802.11ac Wi-Fiネットワークを展開する際、ネットワーク技術者、エンジニア、ITマネジメントは、サイトごとに自社ネットワークをどのように展開し管理するかについて計画を立てる必要があります。展開の段階だけでなく、より多くの接続デバイスに対応するようにネットワークが変化するにつれて、考慮すべき点も多くなります。ネットワーク・チームが、特にスキル・レベルが低いネットワーク技術者が、ネットワークがどのように構成されているかの最新情報にアクセスできること、そして展開とトラブルシューティング中に採用できる標準化された検証プロセスと合否条件を維持することが重要です。NETSCOUTは、ネットワーク・チーム間でのテスト・データの容易な共有を通して、効果的な Wi-Fiネットワーク計画、標準化されたテスト、連携によるトラブルシューティングの円滑化を図る一連の総合テスト・ソリューションを提供します。

OneTouch ATネットワーク・アシスタントについて

Onetouch ATネットワーク・アシスタントは、エンドユーザーのギガビット・イーサネットおよび Wi-Fiネットワークのパフォーマンスを把握できる自動化されたオールインワン型テスターです。ツイスト・ペア、光ファイバー、およびWi-Fiテストを組み合わせることで、数え切れないほどのネットワークの健全性の問題を解決できます。合否判定機能を備えた自動テストにより、問題の特定がよりスピーディーになります。ユーザー定義が可能なオートテスト・プロファイルは、トラブルシューティングとパフォーマンス検証の実施を標準化し、スキル不足の技術者の生産性を向上させることができます。
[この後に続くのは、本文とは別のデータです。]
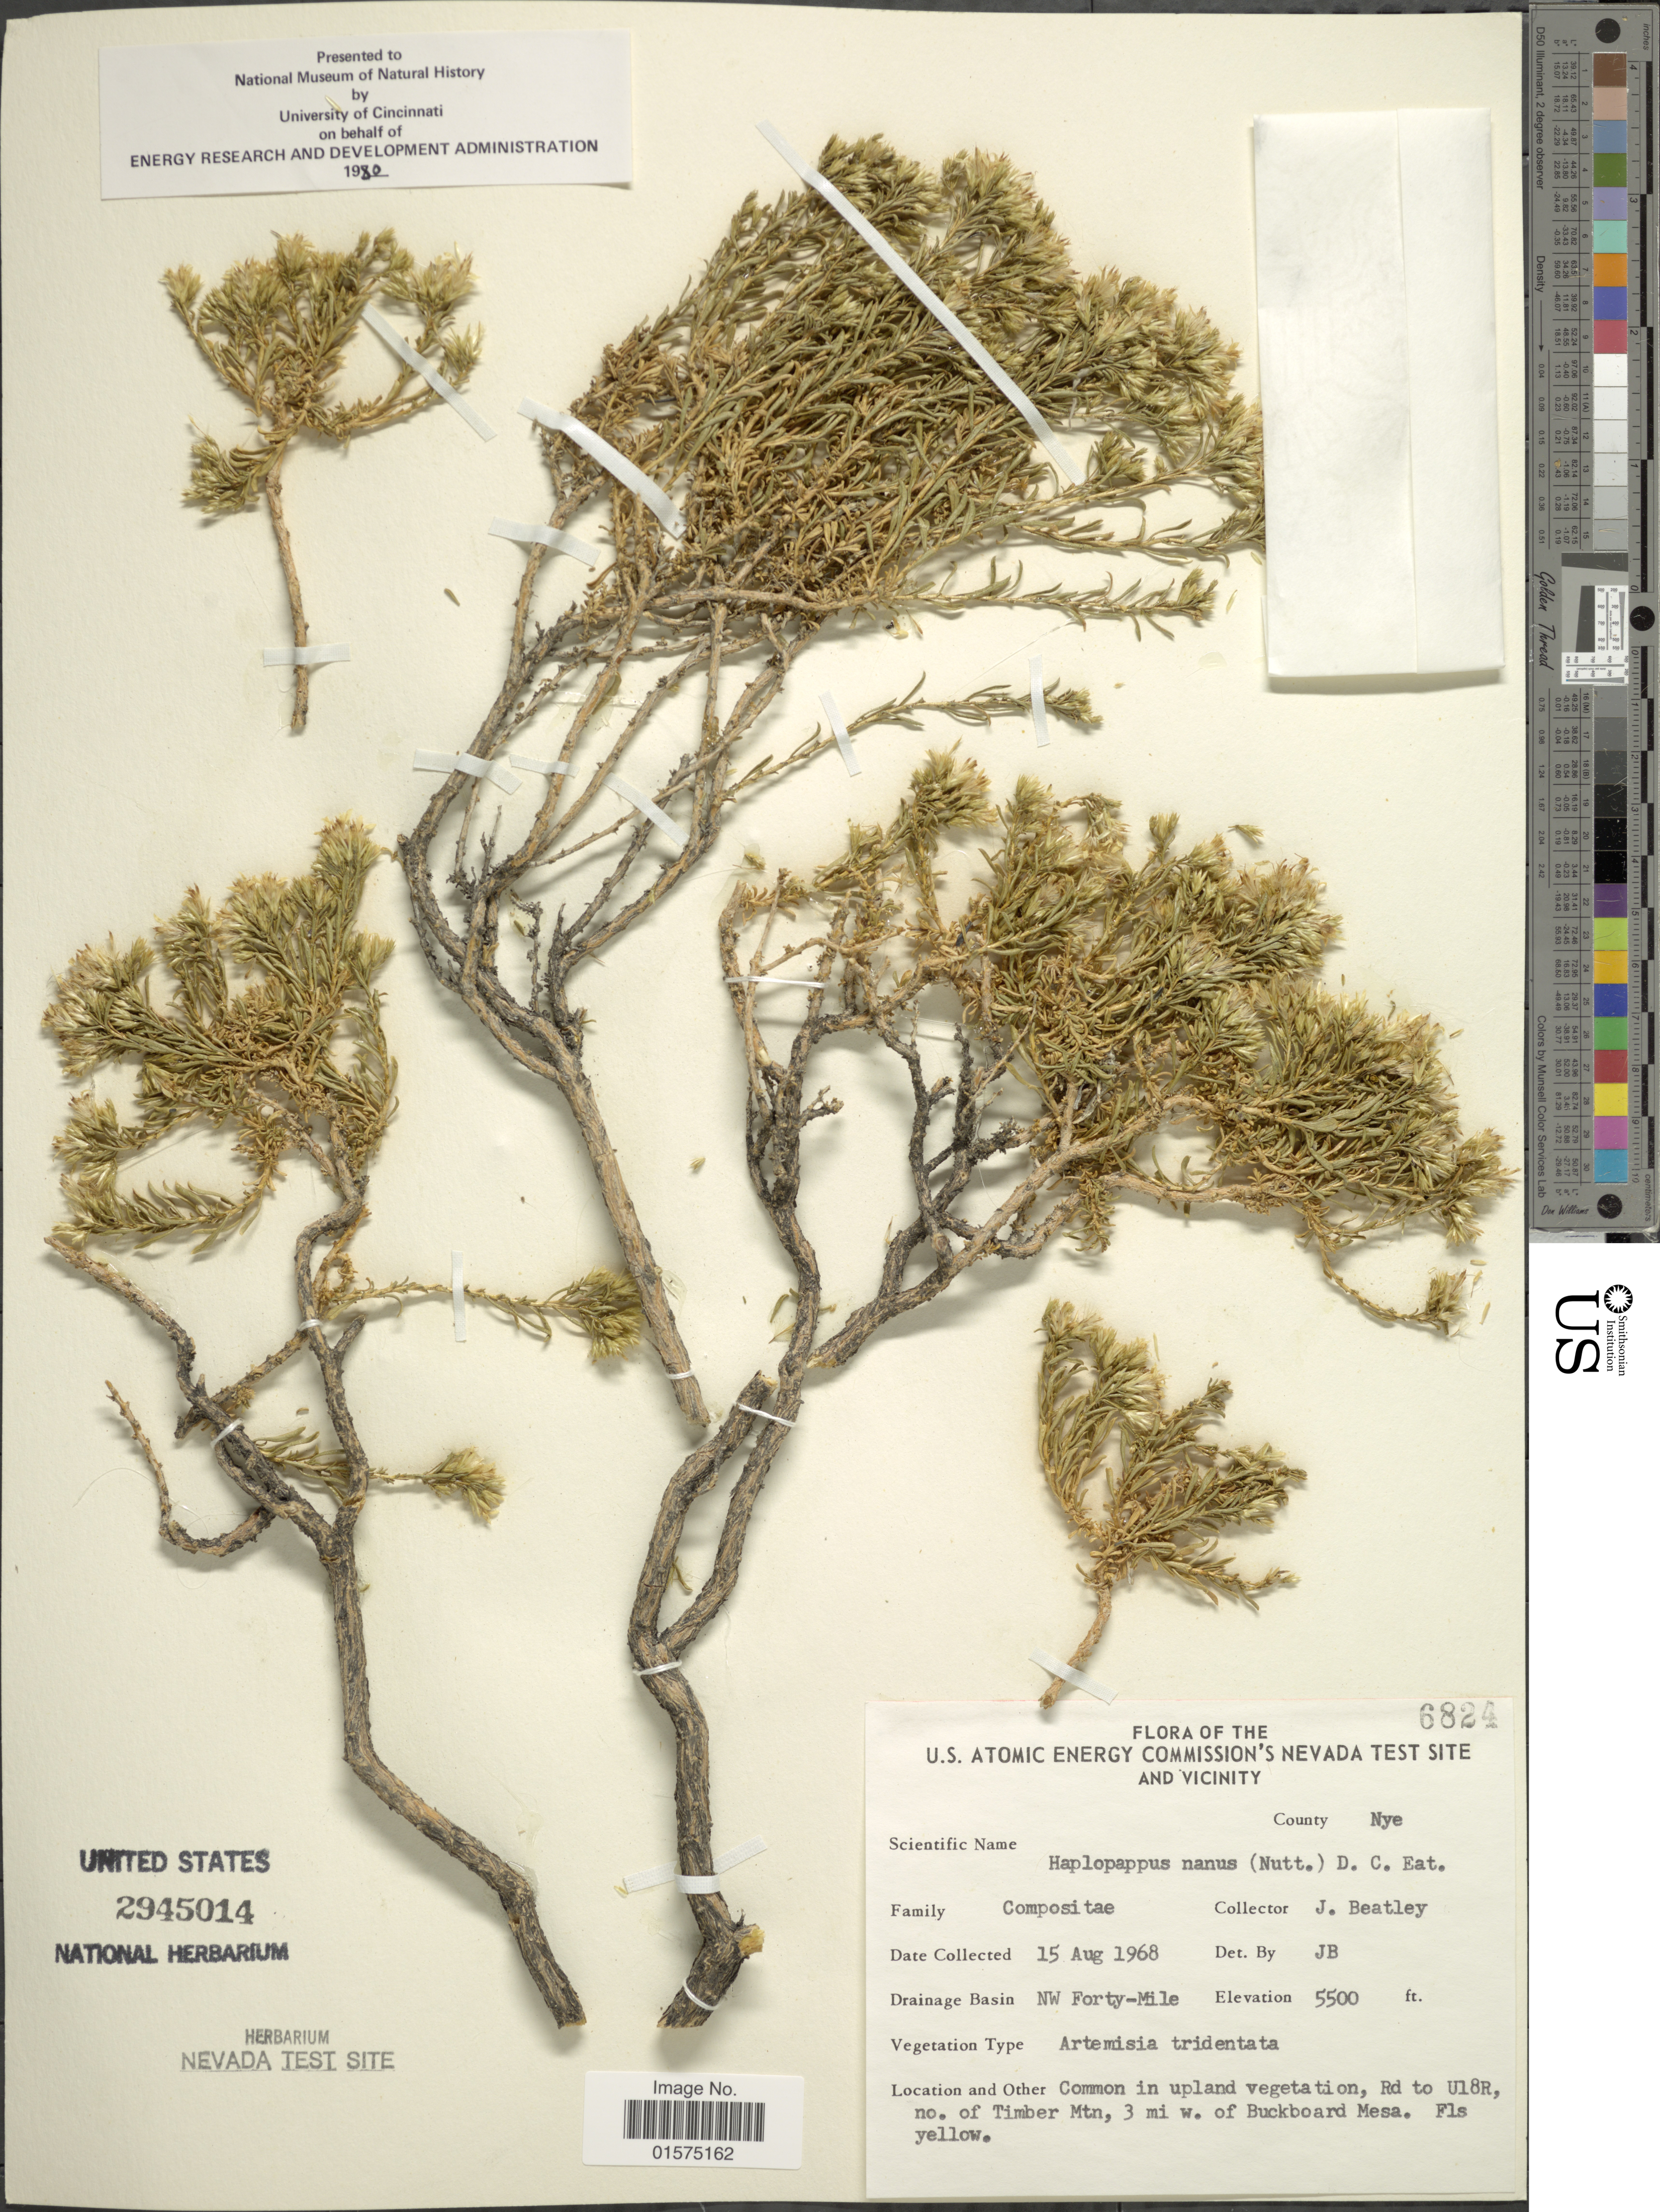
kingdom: Plantae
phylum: Tracheophyta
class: Magnoliopsida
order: Asterales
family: Asteraceae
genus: Ericameria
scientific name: Ericameria nana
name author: Nutt.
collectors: J. C. Beatley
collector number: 6824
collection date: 1968-08-15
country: United States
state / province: Nevada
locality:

リモート・ピアやリフレクターに対し、有線および Wi-Fi のエンドツーエンドのパス・パフォーマンスを測定して、SLA コンプライアンスをドキュメント化できます。インライン VoIP 分析機能により、リアルタイムで IP 電話をトラブルシューティングし、通話品質を測定できます。Wi-Fi および有線に対応したインライン・パケット・キャプチャーにより、コラボレーションと問題のエスカレーションが効率化されます。検出・分析機能は、有線および Wi-Fi ネットワークに対する可視性を提供します。ケーブルからサーバーへの包括的なテストで、問題の根本原因を突き止められます。

ネットワーク運用チームを通じて可視性と協調性を促進するために、NETSCOUTハンドヘルド型テスト・ツールはクラウド・ベースの結果と Link-Liveと呼ばれるレポート・ポータルを共有します。これはテスト結果をアップロードできる無償のクラウド・ベースのサービスです。スイッチ名、デバイスのIPアドレスまたは名前と時間に基づいた、テスト結果に対するフリー・テキストおよびコンテキストによるあらゆる検索があります。ネットワークの展開中、 日ごとにテストされるスイッチ・ポート、そのリンク速度、デュプレックス分布、およびPoEテスト結果が表示された進捗状況レポートを容易に作成できます。トラブルシューティング中、変更を素早く特定するために、スイッチ・ポートから得られた以前のテスト結果を現在のテスト結果に比較することができます。